* [Saved entries]:
++++++++
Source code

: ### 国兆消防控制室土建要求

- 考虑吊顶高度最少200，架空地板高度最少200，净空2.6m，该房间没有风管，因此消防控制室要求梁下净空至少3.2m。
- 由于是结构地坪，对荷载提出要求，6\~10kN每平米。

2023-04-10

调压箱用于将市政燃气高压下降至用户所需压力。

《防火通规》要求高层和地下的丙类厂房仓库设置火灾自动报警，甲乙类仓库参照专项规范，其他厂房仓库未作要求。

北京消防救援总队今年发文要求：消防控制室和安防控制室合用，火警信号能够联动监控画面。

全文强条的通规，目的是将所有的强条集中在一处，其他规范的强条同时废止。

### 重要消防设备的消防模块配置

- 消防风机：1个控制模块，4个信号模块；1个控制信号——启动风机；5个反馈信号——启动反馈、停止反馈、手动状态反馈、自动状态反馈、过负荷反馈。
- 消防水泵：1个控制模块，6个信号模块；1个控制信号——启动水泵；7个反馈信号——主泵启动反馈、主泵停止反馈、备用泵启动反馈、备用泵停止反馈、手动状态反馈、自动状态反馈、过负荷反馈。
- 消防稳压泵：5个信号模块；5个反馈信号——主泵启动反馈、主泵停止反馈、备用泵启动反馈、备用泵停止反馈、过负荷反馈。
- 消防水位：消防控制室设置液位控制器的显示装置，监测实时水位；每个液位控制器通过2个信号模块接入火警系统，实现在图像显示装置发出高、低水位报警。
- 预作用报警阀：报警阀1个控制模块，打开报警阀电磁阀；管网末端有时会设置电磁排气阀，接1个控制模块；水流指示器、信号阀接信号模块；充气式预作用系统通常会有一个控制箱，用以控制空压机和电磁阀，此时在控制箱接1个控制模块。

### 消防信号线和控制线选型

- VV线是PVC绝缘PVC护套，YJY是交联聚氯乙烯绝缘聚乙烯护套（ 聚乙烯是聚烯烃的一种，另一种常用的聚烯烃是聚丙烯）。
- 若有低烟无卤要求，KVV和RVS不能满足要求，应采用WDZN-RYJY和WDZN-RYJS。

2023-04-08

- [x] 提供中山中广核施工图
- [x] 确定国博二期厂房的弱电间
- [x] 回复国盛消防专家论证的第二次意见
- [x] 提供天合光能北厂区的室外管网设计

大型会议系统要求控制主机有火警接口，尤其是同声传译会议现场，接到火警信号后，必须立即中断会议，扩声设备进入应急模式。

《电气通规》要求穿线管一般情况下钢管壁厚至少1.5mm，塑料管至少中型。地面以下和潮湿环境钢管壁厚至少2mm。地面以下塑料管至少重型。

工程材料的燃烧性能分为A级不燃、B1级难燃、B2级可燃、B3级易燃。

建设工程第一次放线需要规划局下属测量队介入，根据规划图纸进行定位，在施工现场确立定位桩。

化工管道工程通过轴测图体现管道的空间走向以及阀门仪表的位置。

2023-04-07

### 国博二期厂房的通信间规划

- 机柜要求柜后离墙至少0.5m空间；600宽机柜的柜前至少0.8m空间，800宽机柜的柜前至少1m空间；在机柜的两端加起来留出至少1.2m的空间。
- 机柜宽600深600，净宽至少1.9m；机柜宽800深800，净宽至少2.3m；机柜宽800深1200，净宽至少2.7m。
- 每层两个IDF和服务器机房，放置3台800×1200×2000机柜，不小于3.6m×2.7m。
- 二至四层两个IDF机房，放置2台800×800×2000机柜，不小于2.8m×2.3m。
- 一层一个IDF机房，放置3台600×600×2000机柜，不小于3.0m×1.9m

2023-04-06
++++++++
* [WHAT YOU ARE ASKED TO DO]:
Starting at the line that contains "- [x] 确定国博二期厂房的弱电间", output every remaining line of the data exactly, and stop after the last one.

* [ANSWER TO THE EXERCISE]:
- [x] 确定国博二期厂房的弱电间
- [x] 回复国盛消防专家论证的第二次意见
- [x] 提供天合光能北厂区的室外管网设计

大型会议系统要求控制主机有火警接口，尤其是同声传译会议现场，接到火警信号后，必须立即中断会议，扩声设备进入应急模式。

《电气通规》要求穿线管一般情况下钢管壁厚至少1.5mm，塑料管至少中型。地面以下和潮湿环境钢管壁厚至少2mm。地面以下塑料管至少重型。

工程材料的燃烧性能分为A级不燃、B1级难燃、B2级可燃、B3级易燃。

建设工程第一次放线需要规划局下属测量队介入，根据规划图纸进行定位，在施工现场确立定位桩。

化工管道工程通过轴测图体现管道的空间走向以及阀门仪表的位置。

2023-04-07

### 国博二期厂房的通信间规划

- 机柜要求柜后离墙至少0.5m空间；600宽机柜的柜前至少0.8m空间，800宽机柜的柜前至少1m空间；在机柜的两端加起来留出至少1.2m的空间。
- 机柜宽600深600，净宽至少1.9m；机柜宽800深800，净宽至少2.3m；机柜宽800深1200，净宽至少2.7m。
- 每层两个IDF和服务器机房，放置3台800×1200×2000机柜，不小于3.6m×2.7m。
- 二至四层两个IDF机房，放置2台800×800×2000机柜，不小于2.8m×2.3m。
- 一层一个IDF机房，放置3台600×600×2000机柜，不小于3.0m×1.9m

2023-04-06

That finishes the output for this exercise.